Oracle weighs deep cuts to fund AI

Oracle could cut up to 30,000 roles amid AI expansion. TD Cowen’s estimate follows broader reports of impending layoffs as the software company redirects cash toward data-centre capacity and prepares to report third-quarter results.


Oracle is reportedly preparing fresh job cuts as it pours money into AI infrastructure, with TD Cowen estimating the software company could eliminate between 20,000 and 30,000 roles. More recent reporting from Bloomberg said Oracle is planning layoffs in the thousands across multiple divisions, potentially as soon as March, as it manages the cash demands of a rapid data-centre buildout.

If TD Cowen’s range were reached, the reduction would amount to roughly 12% to 19% of Oracle’s workforce, based on the company’s reported headcount of 162,000 employees. According to the TD Cowen note, on that scale could free up $8bn to $10bn in cash flow as Oracle looks for ways to support its infrastructure programme. That estimate remains external research, rather than a confirmed company plan.

The backdrop is Oracle’s aggressive move deeper into the AI compute market. In its fiscal 2026 second-quarter results, published in December, Oracle said cloud infrastructure revenue rose 68% year on year to $4.1bn, while remaining performance obligations climbed 438% to $523bn. Reportedly, Oracle expected fiscal 2026 capital expenditure to run $15bn above the $35bn level it had outlined after first-quarter earnings, and that the company said in February it planned to raise $45bn to $50bn in 2026 through debt and equity to expand cloud infrastructure.

Much of that urgency is tied to OpenAI. In September, OpenAI signed a contract to buy $300bn of computing power from Oracle over roughly five years. Earlier, in July, OpenAI and Oracle announced plans to develop another 4.5 gigawatts of datacentre capacity under the Stargate initiative, taking total capacity under development to more than five gigawatts.

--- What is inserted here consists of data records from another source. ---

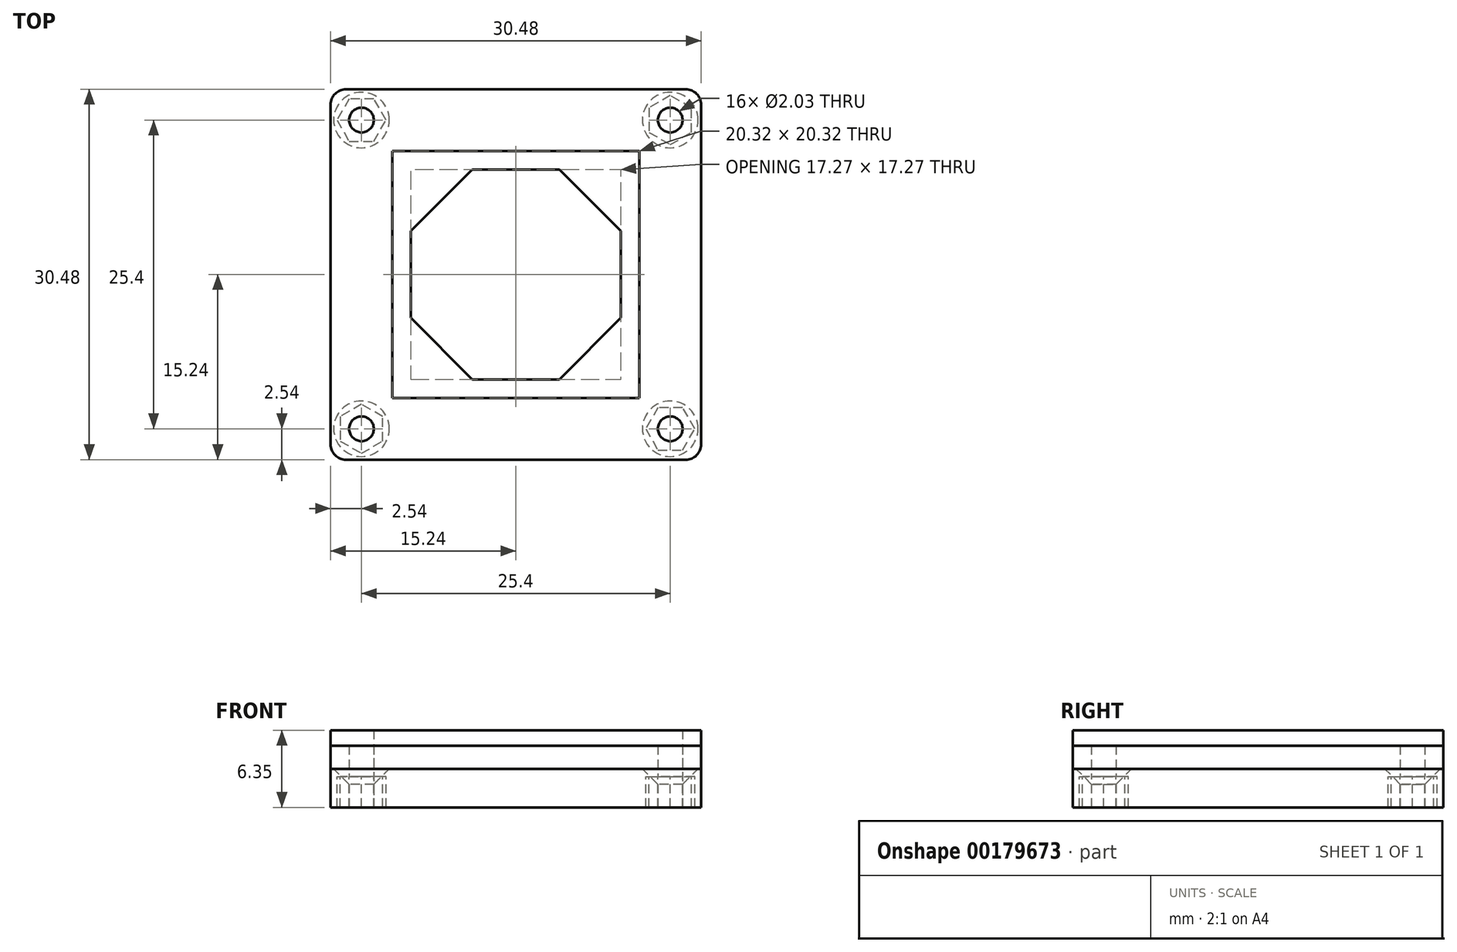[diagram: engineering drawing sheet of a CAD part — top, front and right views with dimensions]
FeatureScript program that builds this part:
annotation { "Feature Type Name" : "Feature", "Feature Type Description" : "" }
export const myFeature = defineFeature(function(context is Context, id is Id, definition is map)
    precondition{}
    {
        {
            var Q0;
            Q0=qCreatedBy(makeId("Front.planeOp"),FACE);
            var sketch = newSketch(context, id + "F0", { "sketchPlane" : qUnion([Q0])});
            skLineSegment(sketch, "E0", {"start": v(0, 11.24) * mm, "end": v(0, -12.26) * mm, "construction": true});
            skSolve(sketch);
        }
        {
            var Q0;
            Q0=qCreatedBy(makeId("Top.planeOp"),FACE);
            var sketch = newSketch(context, id + "F1", { "sketchPlane" : qUnion([Q0])});
            skLineSegment(sketch, "E1.bottom", {"start": v(10.16, 10.16) * mm, "end": v(-10.16, 10.16) * mm});
            skLineSegment(sketch, "E1.top", {"start": v(10.16, -10.16) * mm, "end": v(-10.16, -10.16) * mm});
            skLineSegment(sketch, "E1.left", {"start": v(10.16, 10.16) * mm, "end": v(10.16, -10.16) * mm});
            skLineSegment(sketch, "E1.right", {"start": v(-10.16, 10.16) * mm, "end": v(-10.16, -10.16) * mm});
            skPoint(sketch, "E1.middle", {"position": v(0, 0) * mm});
            skCircle(sketch, "E2.cCircle", {"center": v(0, 0) * mm, "radius": 8.64 * mm, "construction": true});
            skPoint(sketch, "E2.cCircle.perimeterSnap0", {"position": v(-10.16, 0) * mm});
            skLineSegment(sketch, "E2.0", {"start": v(-8.64, -3.58) * mm, "end": v(-8.64, 3.58) * mm});
            skLineSegment(sketch, "E2.1", {"start": v(-8.64, 3.58) * mm, "end": v(-3.58, 8.64) * mm});
            skLineSegment(sketch, "E2.2", {"start": v(-3.58, 8.64) * mm, "end": v(3.58, 8.64) * mm});
            skLineSegment(sketch, "E2.3", {"start": v(3.58, 8.64) * mm, "end": v(8.64, 3.58) * mm});
            skLineSegment(sketch, "E2.4", {"start": v(8.64, 3.58) * mm, "end": v(8.64, -3.58) * mm});
            skLineSegment(sketch, "E2.5", {"start": v(8.64, -3.58) * mm, "end": v(3.58, -8.64) * mm});
            skLineSegment(sketch, "E2.6", {"start": v(3.58, -8.64) * mm, "end": v(-3.58, -8.64) * mm});
            skLineSegment(sketch, "E2.7", {"start": v(-3.58, -8.64) * mm, "end": v(-8.64, -3.58) * mm});
            skPoint(sketch, "E2.0.midPoint", {"position": v(-8.64, 0) * mm});
            skPoint(sketch, "E2.0.midPoint.positionSnap0", {"position": v(-10.16, 0) * mm});
            skLineSegment(sketch, "E3.0", {"start": v(-15.24, 15.24) * mm, "end": v(-15.24, -15.24) * mm});
            skLineSegment(sketch, "E3.1", {"start": v(15.24, 15.24) * mm, "end": v(-15.24, 15.24) * mm});
            skLineSegment(sketch, "E3.2", {"start": v(15.24, 15.24) * mm, "end": v(15.24, -15.24) * mm});
            skLineSegment(sketch, "E3.3", {"start": v(15.24, -15.24) * mm, "end": v(-15.24, -15.24) * mm});
            skLineSegment(sketch, "E4", {"start": v(10.16, -10.16) * mm, "end": v(15.24, -15.24) * mm});
            skPoint(sketch, "E5", {"position": v(12.7, -12.7) * mm});
            skCircle(sketch, "E6", {"center": v(12.7, -12.7) * mm, "radius": 1.02 * mm});
            skCircle(sketch, "E7.1.0", {"center": v(12.7, 12.7) * mm, "radius": 1.02 * mm});
            skCircle(sketch, "E7.2.0", {"center": v(-12.7, 12.7) * mm, "radius": 1.02 * mm});
            skCircle(sketch, "E7.3.0", {"center": v(-12.7, -12.7) * mm, "radius": 1.02 * mm});
            skSolve(sketch);
        }
        {
            var Q0;
            Q0=makeQuery(id+"F1.imprint","IMPRINT",FACE,{"disambiguationData":[TD([[makeQuery(id+"F1.imprint","IMPRINT",EDGE,{"derivedFrom":sQuery(id+"F1.wireOp",EDGE,"E1.bottom")}),1.0]])]});
            var Q1;
            Q1=makeQuery(id+"F1.imprint","IMPRINT",FACE,{"disambiguationData":[TD([[makeQuery(id+"F1.imprint","IMPRINT",EDGE,{"derivedFrom":sQuery(id+"F1.wireOp",EDGE,"E1.bottom")}),-1.0]])]});
            extrude(context, id + "F2", {"entities" : qUnion([Q0, Q1]), "depth" : 6.35 * mm});
        }
        {
            var Q0;
            Q0=makeQuery(id+"F2.opExtrude","SWEPT_EDGE",EDGE,{"disambiguationData":[OSD([sQuery(id+"F1.wireOp",EDGE,"E3.0"),sQuery(id+"F1.wireOp",EDGE,"E3.1")])]});
            var Q1;
            Q1=makeQuery(id+"F2.opExtrude","SWEPT_EDGE",EDGE,{"disambiguationData":[OSD([sQuery(id+"F1.wireOp",EDGE,"E3.0"),sQuery(id+"F1.wireOp",EDGE,"E3.3")])]});
            var Q2;
            Q2=makeQuery(id+"F2.opExtrude","SWEPT_EDGE",EDGE,{"disambiguationData":[OSD([sQuery(id+"F1.wireOp",EDGE,"E3.1"),sQuery(id+"F1.wireOp",EDGE,"E3.2")])]});
            var Q3;
            Q3=makeQuery(id+"F2.opExtrude","SWEPT_EDGE",EDGE,{"disambiguationData":[OSD([sQuery(id+"F1.wireOp",EDGE,"E3.2"),sQuery(id+"F1.wireOp",EDGE,"E3.3")])]});
            fillet(context, id + "F3", {"entities" : qUnion([Q0, Q1, Q2, Q3]), "radius" : 1.27 * mm, "tangentPropagation" : true, "allowEdgeOverflow" : false});
        }
        {
            var Q0;
            Q0=makeQuery(id+"F1.imprint","IMPRINT",FACE,{"disambiguationData":[TD([[makeQuery(id+"F1.imprint","IMPRINT",EDGE,{"derivedFrom":sQuery(id+"F1.wireOp",EDGE,"E1.bottom")}),-1.0]])]});
            extrude(context, id + "F4", {"entities" : qUnion([Q0]), "depth" : 6.35 * mm});
        }
        {
            var Q0;
            Q0=makeQuery(id+"F4.opExtrude","SWEPT_EDGE",EDGE,{"disambiguationData":[OSD([sQuery(id+"F1.wireOp",EDGE,"E3.1"),sQuery(id+"F1.wireOp",EDGE,"E3.2")])]});
            var Q1;
            Q1=makeQuery(id+"F4.opExtrude","SWEPT_EDGE",EDGE,{"disambiguationData":[OSD([sQuery(id+"F1.wireOp",EDGE,"E3.2"),sQuery(id+"F1.wireOp",EDGE,"E3.3")])]});
            var Q2;
            Q2=makeQuery(id+"F4.opExtrude","SWEPT_EDGE",EDGE,{"disambiguationData":[OSD([sQuery(id+"F1.wireOp",EDGE,"E3.0"),sQuery(id+"F1.wireOp",EDGE,"E3.1")])]});
            var Q3;
            Q3=makeQuery(id+"F4.opExtrude","SWEPT_EDGE",EDGE,{"disambiguationData":[OSD([sQuery(id+"F1.wireOp",EDGE,"E3.0"),sQuery(id+"F1.wireOp",EDGE,"E3.3")])]});
            fillet(context, id + "F5", {"entities" : qUnion([Q0, Q1, Q2, Q3]), "radius" : 1.27 * mm, "tangentPropagation" : true, "allowEdgeOverflow" : false});
        }
        {
            var Q0;
            Q0=makeQuery(id+"F1.imprint","IMPRINT",FACE,{"disambiguationData":[TD([[makeQuery(id+"F1.imprint","IMPRINT",EDGE,{"derivedFrom":sQuery(id+"F1.wireOp",EDGE,"E1.bottom")}),-1.0]])]});
            var Q1;
            Q1=makeQuery(id+"F1.imprint","IMPRINT",FACE,{"disambiguationData":[TD([[makeQuery(id+"F1.imprint","IMPRINT",EDGE,{"derivedFrom":sQuery(id+"F1.wireOp",EDGE,"E1.bottom")}),1.0]])]});
            var Q2;
            Q2=makeQuery(id+"F1.imprint","IMPRINT",FACE,{"disambiguationData":[TD([[makeQuery(id+"F1.imprint","IMPRINT",EDGE,{"derivedFrom":sQuery(id+"F1.wireOp",EDGE,"E2.0")}),-1.0]])]});
            extrude(context, id + "F6", {"entities" : qUnion([Q0, Q1, Q2]), "depth" : 3.17 * mm});
        }
        {
            var Q0;
            Q0=makeQuery(id+"F6.opExtrude","SWEPT_EDGE",EDGE,{"disambiguationData":[OSD([sQuery(id+"F1.wireOp",EDGE,"E3.0"),sQuery(id+"F1.wireOp",EDGE,"E3.1")])]});
            var Q1;
            Q1=makeQuery(id+"F6.opExtrude","SWEPT_EDGE",EDGE,{"disambiguationData":[OSD([sQuery(id+"F1.wireOp",EDGE,"E3.1"),sQuery(id+"F1.wireOp",EDGE,"E3.2")])]});
            var Q2;
            Q2=makeQuery(id+"F6.opExtrude","SWEPT_EDGE",EDGE,{"disambiguationData":[OSD([sQuery(id+"F1.wireOp",EDGE,"E3.2"),sQuery(id+"F1.wireOp",EDGE,"E3.3")])]});
            var Q3;
            Q3=makeQuery(id+"F6.opExtrude","SWEPT_EDGE",EDGE,{"disambiguationData":[OSD([sQuery(id+"F1.wireOp",EDGE,"E3.0"),sQuery(id+"F1.wireOp",EDGE,"E3.3")])]});
            fillet(context, id + "F7", {"entities" : qUnion([Q0, Q1, Q2, Q3]), "radius" : 1.27 * mm, "tangentPropagation" : true, "allowEdgeOverflow" : false});
        }
        {
            var Q0;
            Q0=makeQuery(id+"F1.imprint","IMPRINT",FACE,{"disambiguationData":[TD([[makeQuery(id+"F1.imprint","IMPRINT",EDGE,{"derivedFrom":sQuery(id+"F1.wireOp",EDGE,"E1.bottom")}),-1.0]])]});
            var Q1;
            Q1=makeQuery(id+"F1.imprint","IMPRINT",FACE,{"disambiguationData":[TD([[makeQuery(id+"F1.imprint","IMPRINT",EDGE,{"derivedFrom":sQuery(id+"F1.wireOp",EDGE,"E1.bottom")}),1.0]])]});
            var Q2;
            Q2=makeQuery(id+"F1.imprint","IMPRINT",FACE,{"disambiguationData":[TD([[makeQuery(id+"F1.imprint","IMPRINT",EDGE,{"derivedFrom":sQuery(id+"F1.wireOp",EDGE,"E2.0")}),-1.0]])]});
            extrude(context, id + "F8", {"entities" : qUnion([Q0, Q1, Q2]), "depth" : 5.08 * mm});
        }
        {
            var Q0;
            Q0=makeQuery(id+"F8.opExtrude","CAP_FACE",FACE,{"disambiguationData":[OSD([sQuery(id+"F1.wireOp",EDGE,"E3.0"),sQuery(id+"F1.wireOp",EDGE,"E3.1"),sQuery(id+"F1.wireOp",EDGE,"E3.2"),sQuery(id+"F1.wireOp",EDGE,"E3.3"),sQuery(id+"F1.wireOp",EDGE,"E6"),sQuery(id+"F1.wireOp",EDGE,"E7.1.0"),sQuery(id+"F1.wireOp",EDGE,"E7.2.0"),sQuery(id+"F1.wireOp",EDGE,"E7.3.0")])],"isStart":true});
            var sketch = newSketch(context, id + "F9", { "sketchPlane" : qUnion([Q0])});
            skCircle(sketch, "E8.cCircle", {"center": v(-12.7, 12.7) * mm, "radius": 1.75 * mm, "construction": true});
            skLineSegment(sketch, "E8.0", {"start": v(-14.45, 11.7) * mm, "end": v(-14.45, 13.7) * mm});
            skLineSegment(sketch, "E8.1", {"start": v(-14.45, 13.7) * mm, "end": v(-12.7, 14.72) * mm});
            skLineSegment(sketch, "E8.2", {"start": v(-12.7, 14.72) * mm, "end": v(-10.95, 13.7) * mm});
            skLineSegment(sketch, "E8.3", {"start": v(-10.95, 13.7) * mm, "end": v(-10.95, 11.7) * mm});
            skLineSegment(sketch, "E8.4", {"start": v(-10.95, 11.7) * mm, "end": v(-12.7, 10.68) * mm});
            skLineSegment(sketch, "E8.5", {"start": v(-12.7, 10.68) * mm, "end": v(-14.45, 11.7) * mm});
            skPoint(sketch, "E8.0.midPoint", {"position": v(-14.45, 12.7) * mm});
            skSolve(sketch);
        }
        {
            var Q0;
            Q0=makeQuery(id+"F9.imprint","IMPRINT",FACE,{"disambiguationData":[TD([[makeQuery(id+"F9.imprint","IMPRINT",EDGE,{"derivedFrom":sQuery(id+"F9.wireOp",EDGE,"E8.0")}),-1.0]])]});
            extrude(context, id + "F10", {"entities" : qUnion([Q0]), "depth" : 5.08 * mm, "symmetric" : true});
        }
        {
            var Q0;
            Q0=makeQuery(id+"F10.opExtrude","SWEPT_BODY",BODY,{"disambiguationData":[OSD([sQuery(id+"F1.wireOp",EDGE,"E7.3.0"),sQuery(id+"F9.wireOp",EDGE,"E8.0"),sQuery(id+"F9.wireOp",EDGE,"E8.1"),sQuery(id+"F9.wireOp",EDGE,"E8.2"),sQuery(id+"F9.wireOp",EDGE,"E8.3"),sQuery(id+"F9.wireOp",EDGE,"E8.4"),sQuery(id+"F9.wireOp",EDGE,"E8.5")])]});
            var Q1;
            Q1=sQuery(id+"F0.wireOp",EDGE,"E0");
            circularPattern(context, id + "F11", {"entities" : qUnion([Q0]), "axis" : qUnion([Q1]), "angle" : 270 * degree, "instanceCount" : 4});
        }
        {
            var Q0;
            Q0=makeQuery(id+"F10.opExtrude","SWEPT_BODY",BODY,{"disambiguationData":[OSD([sQuery(id+"F1.wireOp",EDGE,"E7.3.0"),sQuery(id+"F9.wireOp",EDGE,"E8.0"),sQuery(id+"F9.wireOp",EDGE,"E8.1"),sQuery(id+"F9.wireOp",EDGE,"E8.2"),sQuery(id+"F9.wireOp",EDGE,"E8.3"),sQuery(id+"F9.wireOp",EDGE,"E8.4"),sQuery(id+"F9.wireOp",EDGE,"E8.5")])]});
            var Q1;
            Q1=makeQuery(id+"F11.opPattern","COPY",BODY,{"derivedFrom":makeQuery(id+"F10.opExtrude","SWEPT_BODY",BODY,{"disambiguationData":[OSD([sQuery(id+"F1.wireOp",EDGE,"E7.3.0"),sQuery(id+"F9.wireOp",EDGE,"E8.0"),sQuery(id+"F9.wireOp",EDGE,"E8.1"),sQuery(id+"F9.wireOp",EDGE,"E8.2"),sQuery(id+"F9.wireOp",EDGE,"E8.3"),sQuery(id+"F9.wireOp",EDGE,"E8.4"),sQuery(id+"F9.wireOp",EDGE,"E8.5")])]}),"instanceName":"1"});
            var Q2;
            Q2=makeQuery(id+"F11.opPattern","COPY",BODY,{"derivedFrom":makeQuery(id+"F10.opExtrude","SWEPT_BODY",BODY,{"disambiguationData":[OSD([sQuery(id+"F1.wireOp",EDGE,"E7.3.0"),sQuery(id+"F9.wireOp",EDGE,"E8.0"),sQuery(id+"F9.wireOp",EDGE,"E8.1"),sQuery(id+"F9.wireOp",EDGE,"E8.2"),sQuery(id+"F9.wireOp",EDGE,"E8.3"),sQuery(id+"F9.wireOp",EDGE,"E8.4"),sQuery(id+"F9.wireOp",EDGE,"E8.5")])]}),"instanceName":"2"});
            var Q3;
            Q3=makeQuery(id+"F11.opPattern","COPY",BODY,{"derivedFrom":makeQuery(id+"F10.opExtrude","SWEPT_BODY",BODY,{"disambiguationData":[OSD([sQuery(id+"F1.wireOp",EDGE,"E7.3.0"),sQuery(id+"F9.wireOp",EDGE,"E8.0"),sQuery(id+"F9.wireOp",EDGE,"E8.1"),sQuery(id+"F9.wireOp",EDGE,"E8.2"),sQuery(id+"F9.wireOp",EDGE,"E8.3"),sQuery(id+"F9.wireOp",EDGE,"E8.4"),sQuery(id+"F9.wireOp",EDGE,"E8.5")])]}),"instanceName":"3"});
            var Q4;
            Q4=makeQuery(id+"F8.opExtrude","SWEPT_BODY",BODY,{"disambiguationData":[OSD([sQuery(id+"F1.wireOp",EDGE,"E3.0"),sQuery(id+"F1.wireOp",EDGE,"E3.1"),sQuery(id+"F1.wireOp",EDGE,"E3.2"),sQuery(id+"F1.wireOp",EDGE,"E3.3"),sQuery(id+"F1.wireOp",EDGE,"E6"),sQuery(id+"F1.wireOp",EDGE,"E7.1.0"),sQuery(id+"F1.wireOp",EDGE,"E7.2.0"),sQuery(id+"F1.wireOp",EDGE,"E7.3.0")])]});
            booleanBodies(context, id + "F12", {"operationType" : BooleanOperationType.SUBTRACTION, "tools" : qUnion([Q0, Q1, Q2, Q3]), "targets" : qUnion([Q4])});
        }
        {
            var Q0;
            Q0=makeQuery(id+"F8.opExtrude","SWEPT_EDGE",EDGE,{"disambiguationData":[OSD([sQuery(id+"F1.wireOp",EDGE,"E3.2"),sQuery(id+"F1.wireOp",EDGE,"E3.3")])]});
            var Q1;
            Q1=makeQuery(id+"F8.opExtrude","SWEPT_EDGE",EDGE,{"disambiguationData":[OSD([sQuery(id+"F1.wireOp",EDGE,"E3.0"),sQuery(id+"F1.wireOp",EDGE,"E3.3")])]});
            var Q2;
            Q2=makeQuery(id+"F8.opExtrude","SWEPT_EDGE",EDGE,{"disambiguationData":[OSD([sQuery(id+"F1.wireOp",EDGE,"E3.0"),sQuery(id+"F1.wireOp",EDGE,"E3.1")])]});
            var Q3;
            Q3=makeQuery(id+"F8.opExtrude","SWEPT_EDGE",EDGE,{"disambiguationData":[OSD([sQuery(id+"F1.wireOp",EDGE,"E3.1"),sQuery(id+"F1.wireOp",EDGE,"E3.2")])]});
            fillet(context, id + "F13", {"entities" : qUnion([Q0, Q1, Q2, Q3]), "radius" : 1.27 * mm, "tangentPropagation" : true, "allowEdgeOverflow" : false});
        }
        {
            var Q0;
            Q0=makeQuery(id+"F6.opExtrude","CAP_EDGE",EDGE,{"disambiguationData":[OSD([sQuery(id+"F1.wireOp",EDGE,"E7.3.0")])],"isStart":false});
            var Q1;
            Q1=makeQuery(id+"F6.opExtrude","CAP_EDGE",EDGE,{"disambiguationData":[OSD([sQuery(id+"F1.wireOp",EDGE,"E7.2.0")])],"isStart":false});
            var Q2;
            Q2=makeQuery(id+"F6.opExtrude","CAP_EDGE",EDGE,{"disambiguationData":[OSD([sQuery(id+"F1.wireOp",EDGE,"E7.1.0")])],"isStart":false});
            var Q3;
            Q3=makeQuery(id+"F6.opExtrude","CAP_EDGE",EDGE,{"disambiguationData":[OSD([sQuery(id+"F1.wireOp",EDGE,"E6")])],"isStart":false});
            chamfer(context, id + "F14", {"entities" : qUnion([Q0, Q1, Q2, Q3]), "width" : 1.27 * mm, "tangentPropagation" : true});
        }
    });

That has pushed labour strategy into the same frame as capital spending. Reporting suggests some of the planned cuts would affect job categories Oracle expects to shrink because of AI, and added that the company had begun reviewing many open listings in its cloud division, effectively slowing or freezing parts of hiring. Oracle is due to release its third-quarter fiscal 2026 results after the close of the market on Tuesday, March 10, 2026, with a conference call scheduled for 4:00 p.m. Central Time.

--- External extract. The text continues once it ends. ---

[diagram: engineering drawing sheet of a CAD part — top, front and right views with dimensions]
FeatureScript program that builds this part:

Peter Fedoročko, Field CTO at GoodData, said the issue reaches beyond straightforward cost reduction. “Many companies overexpanded during a period of cheap capital and rapid digital acceleration. Now, they’re confronting what happens when AI, automation, and market efficiency collide with overhiring.

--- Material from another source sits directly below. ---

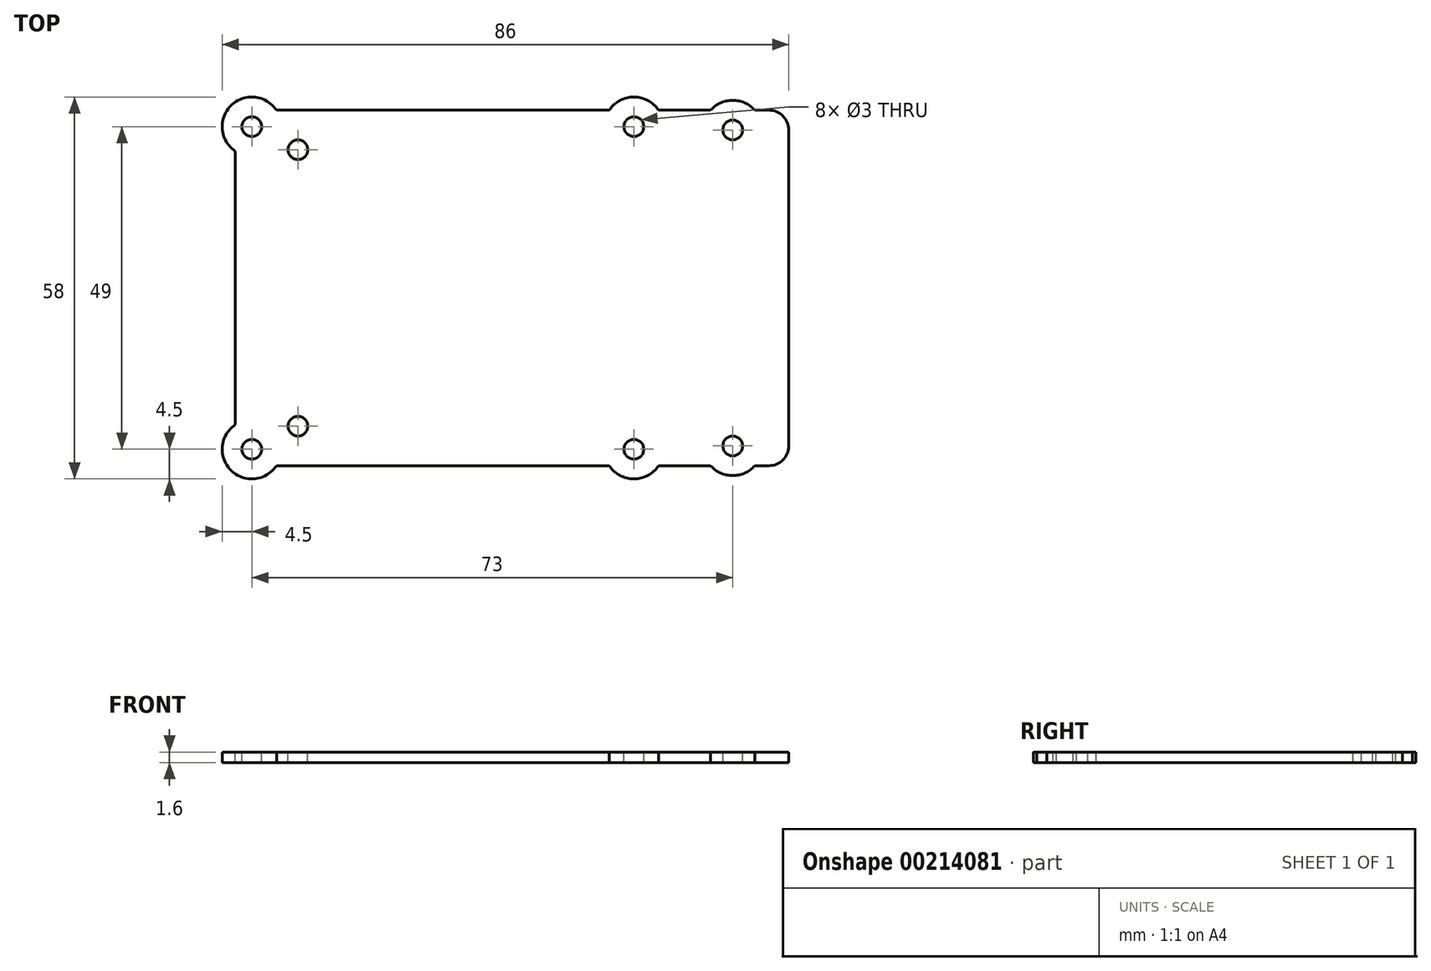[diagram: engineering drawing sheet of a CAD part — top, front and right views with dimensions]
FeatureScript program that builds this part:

“The takeaway shouldn’t necessarily be cost-cutting – it’s about system design. How do we integrate tech? The companies that succeed will be those that understand which functions can be automated safely, and reallocate human talent toward higher-order problem-solving.

“The value now lies in those who can design, monitor, and collaborate with automated systems – not compete against them. The future belongs to organisations that treat AI as a tool to benefit the workforce. It’s not humans vs machines, it’s about giving the humans the best chance to succeed using a technology that isn’t going away.”

Oracle has not confirmed the scale of any reductions. For now, the analyst range remains unconfirmed, while current reporting points to layoffs in the thousands as Oracle balances workforce costs against one of the most expensive AI infrastructure pushes in enterprise technology.